1997 starb Adolf Friedländer. Nach seinem Tod besuchte sie einen Kurs für biografisches Schreiben. Eine ihrer ersten Geschichten handelt von ihrer Befreiung aus dem Konzentrationslager. In dem Kurs merkte sie, wie wenig die anderen über die Schoa wussten. »Das war der Moment, in dem ich beschlossen habe, dass ich meine Geschichte der Öffentlichkeit erzählen muss.« Vor 20 Jahren nahm sie eine Einladung des Berliner Emigrantenprogramms an und besuchte ihre Heimatstadt. Später entschied sie sich, zurückzukehren. Seit 2010 lebt sie wieder in Berlin und ist als Zeitzeugin aktiv.
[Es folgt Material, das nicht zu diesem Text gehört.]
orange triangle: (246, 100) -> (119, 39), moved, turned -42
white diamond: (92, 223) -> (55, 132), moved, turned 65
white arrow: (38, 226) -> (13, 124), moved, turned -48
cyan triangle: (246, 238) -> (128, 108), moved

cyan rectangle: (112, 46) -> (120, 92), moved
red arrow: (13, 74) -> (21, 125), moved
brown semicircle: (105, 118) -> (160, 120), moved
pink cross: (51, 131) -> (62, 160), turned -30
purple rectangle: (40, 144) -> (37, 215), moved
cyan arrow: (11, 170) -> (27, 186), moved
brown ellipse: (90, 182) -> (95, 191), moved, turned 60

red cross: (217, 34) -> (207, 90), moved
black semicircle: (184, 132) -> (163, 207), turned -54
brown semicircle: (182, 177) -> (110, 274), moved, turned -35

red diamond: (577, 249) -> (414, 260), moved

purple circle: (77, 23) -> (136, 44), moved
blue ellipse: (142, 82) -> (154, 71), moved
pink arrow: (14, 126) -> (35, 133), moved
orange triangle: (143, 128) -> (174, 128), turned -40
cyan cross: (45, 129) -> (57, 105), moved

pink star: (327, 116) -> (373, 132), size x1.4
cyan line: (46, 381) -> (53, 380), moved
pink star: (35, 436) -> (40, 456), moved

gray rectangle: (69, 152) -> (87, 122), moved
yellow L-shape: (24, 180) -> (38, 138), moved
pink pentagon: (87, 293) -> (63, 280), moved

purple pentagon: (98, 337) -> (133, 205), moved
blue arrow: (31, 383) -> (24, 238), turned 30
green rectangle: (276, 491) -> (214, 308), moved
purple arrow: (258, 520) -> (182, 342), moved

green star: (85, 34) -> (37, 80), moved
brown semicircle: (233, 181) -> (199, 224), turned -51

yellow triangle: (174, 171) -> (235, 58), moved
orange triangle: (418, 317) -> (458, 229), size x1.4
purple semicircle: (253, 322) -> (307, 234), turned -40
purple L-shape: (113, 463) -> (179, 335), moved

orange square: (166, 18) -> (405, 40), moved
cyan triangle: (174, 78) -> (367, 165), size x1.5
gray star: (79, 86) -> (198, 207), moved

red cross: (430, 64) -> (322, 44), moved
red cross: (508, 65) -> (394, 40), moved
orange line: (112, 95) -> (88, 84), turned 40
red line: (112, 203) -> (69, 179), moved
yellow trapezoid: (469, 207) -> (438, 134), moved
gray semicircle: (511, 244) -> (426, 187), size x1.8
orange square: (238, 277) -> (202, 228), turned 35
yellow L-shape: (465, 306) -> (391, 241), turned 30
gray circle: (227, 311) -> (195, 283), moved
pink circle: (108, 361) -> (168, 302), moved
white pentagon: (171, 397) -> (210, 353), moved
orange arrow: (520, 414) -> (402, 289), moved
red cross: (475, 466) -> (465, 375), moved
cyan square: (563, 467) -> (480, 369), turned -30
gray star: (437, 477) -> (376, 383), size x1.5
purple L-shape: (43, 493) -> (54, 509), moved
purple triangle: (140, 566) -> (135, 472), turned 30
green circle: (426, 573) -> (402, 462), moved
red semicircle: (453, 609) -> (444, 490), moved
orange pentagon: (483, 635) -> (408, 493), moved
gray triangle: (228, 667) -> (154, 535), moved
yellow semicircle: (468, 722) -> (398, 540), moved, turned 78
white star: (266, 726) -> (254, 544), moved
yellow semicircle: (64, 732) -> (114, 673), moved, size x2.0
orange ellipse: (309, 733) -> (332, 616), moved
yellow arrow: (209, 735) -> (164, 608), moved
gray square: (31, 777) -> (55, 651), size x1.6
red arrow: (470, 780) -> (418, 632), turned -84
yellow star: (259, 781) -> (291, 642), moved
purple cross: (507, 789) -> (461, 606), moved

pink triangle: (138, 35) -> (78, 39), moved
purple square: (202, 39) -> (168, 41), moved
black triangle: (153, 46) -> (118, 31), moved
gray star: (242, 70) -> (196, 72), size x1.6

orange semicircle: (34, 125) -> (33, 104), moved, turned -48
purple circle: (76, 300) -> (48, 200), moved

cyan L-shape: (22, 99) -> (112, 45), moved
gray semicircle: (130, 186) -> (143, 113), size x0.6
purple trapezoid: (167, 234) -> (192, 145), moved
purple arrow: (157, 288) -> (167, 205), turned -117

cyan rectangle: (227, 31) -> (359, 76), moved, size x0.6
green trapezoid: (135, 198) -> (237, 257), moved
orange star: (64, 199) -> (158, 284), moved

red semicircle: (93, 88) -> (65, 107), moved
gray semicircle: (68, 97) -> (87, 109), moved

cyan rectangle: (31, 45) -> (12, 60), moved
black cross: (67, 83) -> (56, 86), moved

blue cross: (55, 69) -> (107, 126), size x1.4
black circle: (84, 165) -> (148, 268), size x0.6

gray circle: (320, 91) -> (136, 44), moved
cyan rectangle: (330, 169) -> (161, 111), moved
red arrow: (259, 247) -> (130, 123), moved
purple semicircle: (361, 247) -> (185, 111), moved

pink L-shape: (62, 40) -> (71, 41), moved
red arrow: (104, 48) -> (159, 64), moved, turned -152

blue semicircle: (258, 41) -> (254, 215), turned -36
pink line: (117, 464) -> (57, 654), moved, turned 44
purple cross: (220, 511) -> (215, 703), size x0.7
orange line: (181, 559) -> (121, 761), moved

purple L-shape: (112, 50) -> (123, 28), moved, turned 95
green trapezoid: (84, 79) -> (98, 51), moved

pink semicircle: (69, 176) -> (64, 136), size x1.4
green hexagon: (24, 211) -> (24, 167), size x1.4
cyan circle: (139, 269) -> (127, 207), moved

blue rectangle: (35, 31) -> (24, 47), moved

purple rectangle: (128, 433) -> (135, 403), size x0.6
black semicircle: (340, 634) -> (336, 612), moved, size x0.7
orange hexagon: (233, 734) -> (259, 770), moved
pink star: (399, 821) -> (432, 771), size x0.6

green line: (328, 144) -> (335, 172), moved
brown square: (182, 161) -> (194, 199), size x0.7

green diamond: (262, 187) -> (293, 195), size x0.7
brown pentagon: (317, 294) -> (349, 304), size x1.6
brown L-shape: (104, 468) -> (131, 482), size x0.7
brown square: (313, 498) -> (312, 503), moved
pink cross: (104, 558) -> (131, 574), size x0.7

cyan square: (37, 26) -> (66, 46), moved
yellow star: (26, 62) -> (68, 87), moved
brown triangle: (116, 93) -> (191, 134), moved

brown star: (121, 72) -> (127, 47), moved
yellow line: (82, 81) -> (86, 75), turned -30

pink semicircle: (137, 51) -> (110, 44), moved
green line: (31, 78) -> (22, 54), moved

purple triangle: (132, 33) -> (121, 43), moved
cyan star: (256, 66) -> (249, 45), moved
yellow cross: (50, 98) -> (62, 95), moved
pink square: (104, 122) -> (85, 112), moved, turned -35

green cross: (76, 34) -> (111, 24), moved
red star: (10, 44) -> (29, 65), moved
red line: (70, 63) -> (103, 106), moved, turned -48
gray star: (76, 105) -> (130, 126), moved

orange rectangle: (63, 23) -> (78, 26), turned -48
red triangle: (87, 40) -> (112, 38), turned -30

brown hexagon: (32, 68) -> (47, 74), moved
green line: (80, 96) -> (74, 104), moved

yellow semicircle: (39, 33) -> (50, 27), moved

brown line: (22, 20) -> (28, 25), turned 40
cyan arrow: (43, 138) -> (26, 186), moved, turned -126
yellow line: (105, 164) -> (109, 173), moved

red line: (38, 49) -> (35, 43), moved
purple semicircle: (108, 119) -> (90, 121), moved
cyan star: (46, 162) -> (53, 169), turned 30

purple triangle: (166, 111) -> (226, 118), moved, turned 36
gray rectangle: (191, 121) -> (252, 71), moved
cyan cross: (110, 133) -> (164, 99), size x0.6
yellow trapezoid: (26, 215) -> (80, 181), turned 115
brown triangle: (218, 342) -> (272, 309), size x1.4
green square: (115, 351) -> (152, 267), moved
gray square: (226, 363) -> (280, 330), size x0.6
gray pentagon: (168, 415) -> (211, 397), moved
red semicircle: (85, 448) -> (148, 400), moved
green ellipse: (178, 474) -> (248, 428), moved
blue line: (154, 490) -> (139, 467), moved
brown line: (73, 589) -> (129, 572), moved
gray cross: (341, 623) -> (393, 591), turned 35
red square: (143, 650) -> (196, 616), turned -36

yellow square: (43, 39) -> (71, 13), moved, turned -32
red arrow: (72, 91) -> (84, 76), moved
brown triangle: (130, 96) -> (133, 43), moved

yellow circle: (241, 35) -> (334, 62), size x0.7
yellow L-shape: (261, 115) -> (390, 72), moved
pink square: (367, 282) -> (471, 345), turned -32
STIFTUNG Viele Freunde kommen zu ihr. »Wenn ich in ihrer Gegend bin, rufe ich an und frage, ob es passt, dass ich kurz vorbeikomme. ›Klar, Mäxchen, komm rauf‹, sagt sie dann meistens«, so der Sänger Max Raabe, einer ihrer Freunde. »Sie berichtet mir dann von ihren Projekten, weiß immer, was in der Welt geschieht, und wenn ich ihr Persönliches erzähle, fragt sie noch nach Monaten präzise nach, wie der aktuelle Stand der Dinge ist.« Wenn man mit ihr spreche, sei ihr Alter sofort vergessen. »Margot sitzt im Sessel, streichelt ihre Katze oder beobachtet lächelnd das Tier, während es die Polstermöbel zerlegt.«

In den Tag hineinleben mag sie nicht. Jüngst hat sie die Margot Friedländer Stiftung gegründet. Zweitzeugen sollen mithilfe der Stiftung ihre Geschichte weitererzählen. Mit dem Preis, der ihren Namen trägt, werden Schülerprojekte ausgezeichnet. »Ich habe keine Angst. Das Leben hat mich geprägt. Nur wünschte ich, dass ich etwas jünger wäre«, sagt Margot Friedländer, und sie steht auf, um sich an der Tür zu verabschieden.

Das Dokudrama »Ich bin! Margot Friedländer« des Regisseurs Raymond Ley ist in der ZDF-Mediathek abrufbar.